Exercise:
In the text on Elijah:
(a) Which scripture passage is given for reading?
(b) On which mountain did Elijah defeat the prophets of Baal?
(c) Which two leaders did Elijah likely expect to acknowledge his victory?

Selected extract:
::::

September 8, 2019 Emotional Weakness


Scripture reading: I Kings 19:1-18


Elijah was the greatest of the prophets. He appeared on the amount of transfiguration with Moses and spoke with Jesus. Jesus Himself was thought to be Elijah because of the miracles that he performed. John the Baptist came in the spirit and power of Elijah. And Elijah was only one of two people who never died. He was taken directly into heaven by the Lord.


Remember the absolute victory he had over the prophets of Baal on Mt Carmel. This was mainly a victory of God Himself over the false god, but it was also a personal victory for Elijah, vindicating him as Yahweh’s true prophet. Things sometimes do not turn out the way we expect after personal victories.


Yes, Elijah had a great victory! Against overwhelming odds he both made the prophets of Baal look foolish and he had them killed. Most importantly, all of Israel now knew that Yahweh is God and not Baal! What was Elijah’s expectation now? The text does not tell us but, knowing human nature, he likely expected the leaders – Ahab and Jezebel – to acknowledge his victory and proclaim, along with the people, that Yahweh is God.

::::

Supplied information:
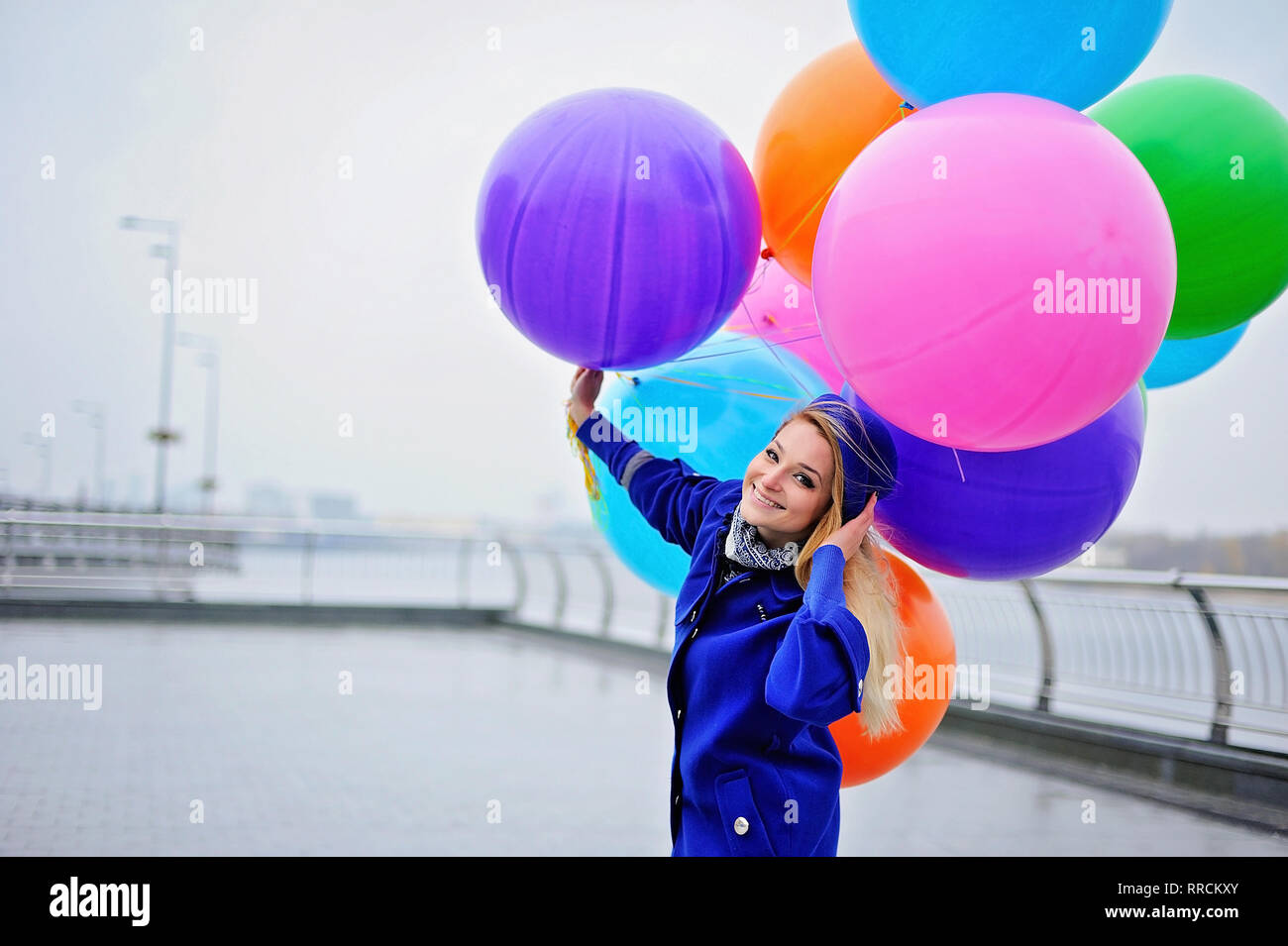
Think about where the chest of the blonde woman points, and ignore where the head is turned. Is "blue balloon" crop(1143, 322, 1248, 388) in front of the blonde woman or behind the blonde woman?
behind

::::

Result below:
(a) I Kings 19:1-18
(b) Mt Carmel
(c) Ahab and Jezebel